From the beginning of his national fame, Rockwell was derided by art critics, referred to as an illustrator rather than a painter. He described himself as an illustrator and consciously created tableaux that would appeal to a large audience.

Rockwell was both a realist and regionalist artist at a time when modernism was in its ascendancy. When he created Freedom From Want, cubism had been solidly established, Marcel Duchamp had exhibited a urinal and declared it art, and Pablo Picasso had painted Guernica as his war protest.

Understandable, then, that as beloved as he was by a wide swath of America, the art world found him sentimental and out of touch. Which was unfair at the time since he was not promoting himself as a fine artist.

Rockwell bequeathed his considerable collection of paintings and drawings to a custodianship that would become the Norman Rockwell Museum in Stockbridge, Mass., where he had lived since 1953. Freedom From Want is part of its permanent collection.

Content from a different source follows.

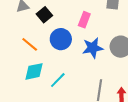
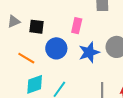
black square: (44, 15) -> (36, 27), turned -35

Touring exhibitions beginning in the 1990s launched a reassessment of his work. There were still those who found him banal (or worse), but influential advocates also weighed in, including New Yorker art critic Peter Schjeldahl, who praised his artistry.

A personal assessment

I never gave much thought to Norman Rockwell until a few years ago when the Orlando Museum of Art had a large exhibition of his paintings and drawings. Seeing the originals instead of the slick magazine covers gave me a deep appreciation for his technical ability.

There is something more. As conventional as Rockwell's narratives seem, many have subtle juxtapositions of opposite types who might have been at odds but come together over simple human kindness or a sense of moral imperative. He makes his points without irony, which would be near impossible today. Many contemporary artists who have made figurative art owe a big debt to him. Take a look online at paintings by big-deal contemporary artist John Currin, for instance, who embraces and then upends the Rockwell model.

No one has ever bested him in his depictions of everyday life elevated to revelatory or defining moments. Rockwell was an original.